E se comunque tutto questo non bastasse? Se anche affidandoci il più possibile alle rinnovabili non saremmo lo stesso in grado di azzerare la produzione di gas serra in eccesso? È qui che entrano in gioco le altre leve su cui agire per evitare la catastrofe climatica: dalla riduzione dei consumi ai drastici (e fondamentali) cambiamenti alla nostra dieta (gli allevamenti mondiali sono responsabili del 14,5% delle emissioni), fino ai meccanismi per catturare le emissioni tramite le tecnologie – purtroppo ancora molto costose – di cattura e stoccaggio del carbonio.

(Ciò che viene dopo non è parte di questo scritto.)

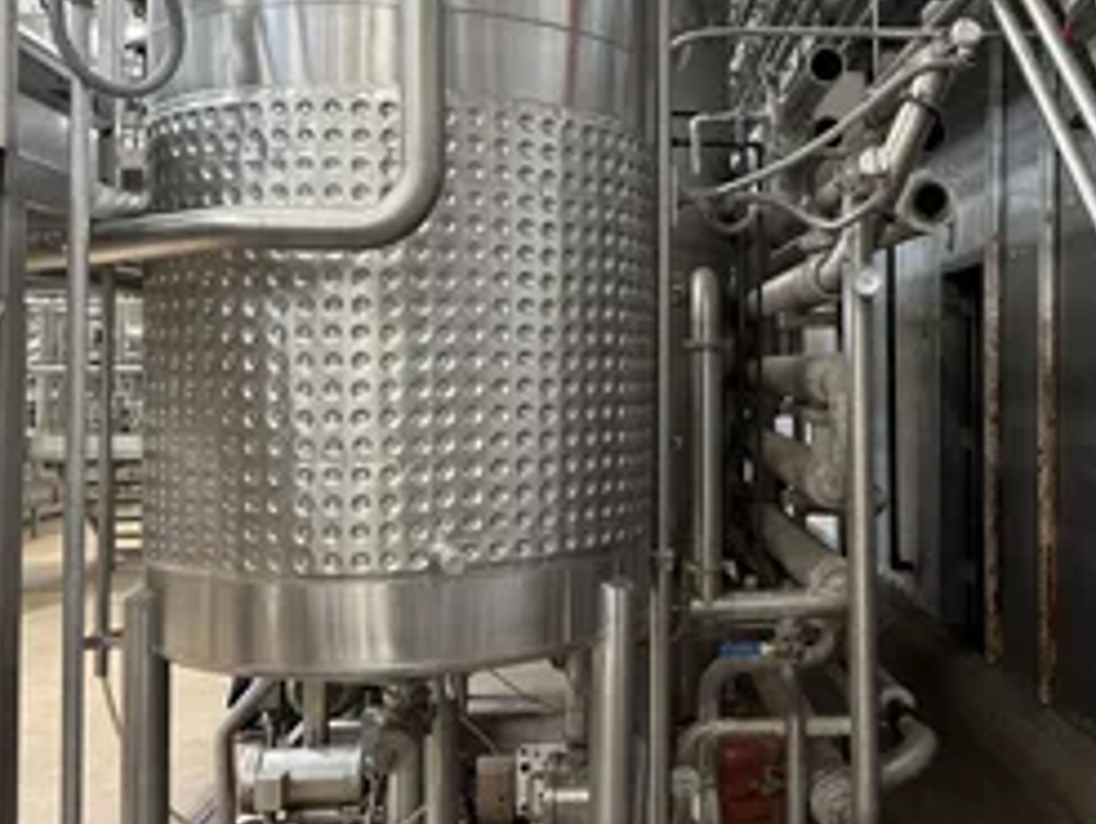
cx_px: 753
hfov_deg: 46.9
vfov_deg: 36.7
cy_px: 330
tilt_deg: +3.7
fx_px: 1236
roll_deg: +0.1
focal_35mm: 39
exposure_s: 1/60
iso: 160
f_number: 1.78
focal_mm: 6.76
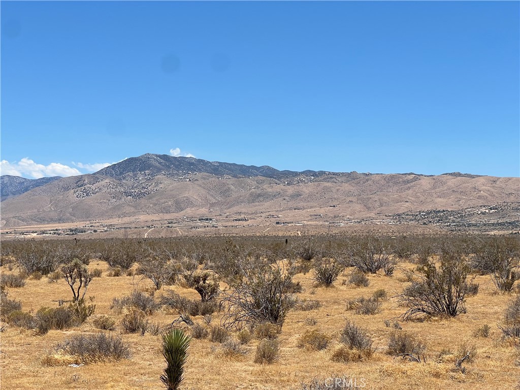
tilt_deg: +3.1
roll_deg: -0.8
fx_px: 1157
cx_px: 260
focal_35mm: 77
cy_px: 195
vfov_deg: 19.1
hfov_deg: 25.3
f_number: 2.8
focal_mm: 9
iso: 32
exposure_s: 1/1130
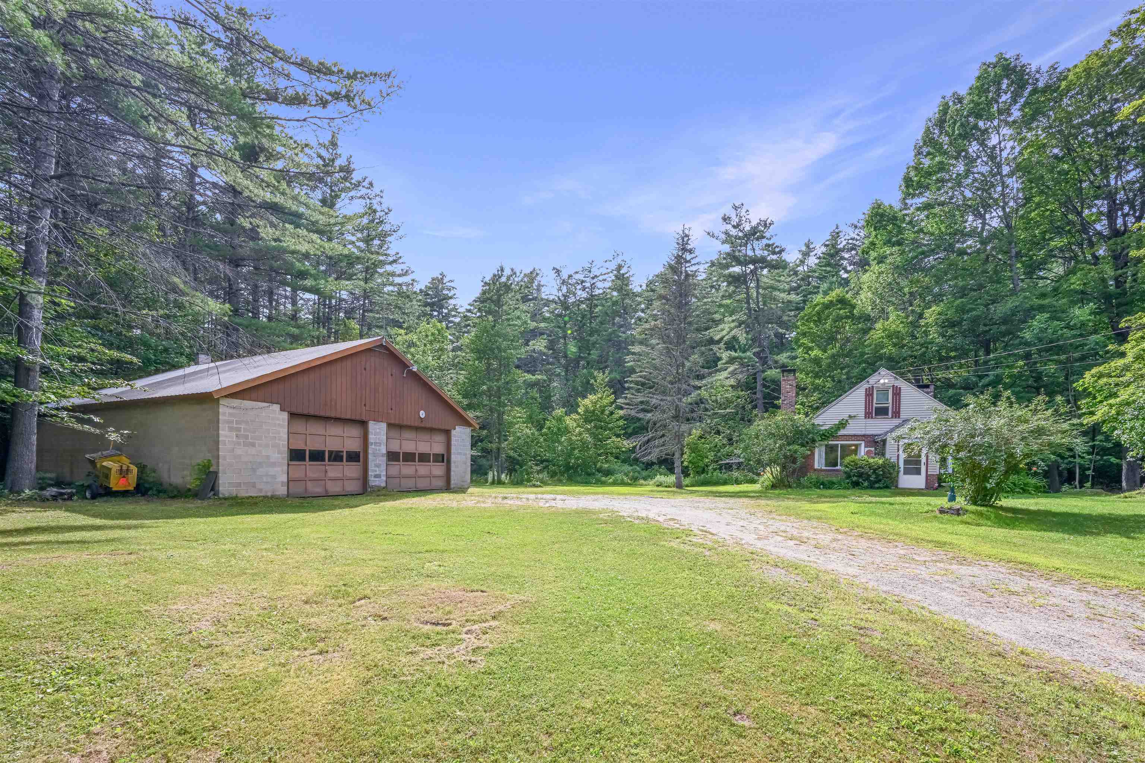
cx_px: 572
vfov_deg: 81.2
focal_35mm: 14
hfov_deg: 104.3
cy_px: 382
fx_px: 445
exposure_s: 1/30
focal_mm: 14
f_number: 14
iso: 100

Un’altra soluzione che potrebbe aiutarci a dare un futuro migliore alla Terra passa dalla piantumazione di alberi: organismi che assorbono naturalmente la CO2 e la trasformano in biomassa vegetale. Secondo le stime, per tornare alla concentrazione di carbonio dell’era pre-industriale, sarebbe necessario piantare qualcosa come mille miliardi di nuovi alberi. È fattibile? Sul tema, le opinioni sono divergenti e gli esperti si dividono tra favorevoli e contrari.
Inutile però concentrarsi sulle singole misure: tra rinnovabili, cambiamenti drastici alle nostre abitudini e nuovi strumenti per ridurre l’anidride carbonica presente in atmosfera, è solo attraverso la combinazione più efficace e realistica che potremo salvare il pianeta.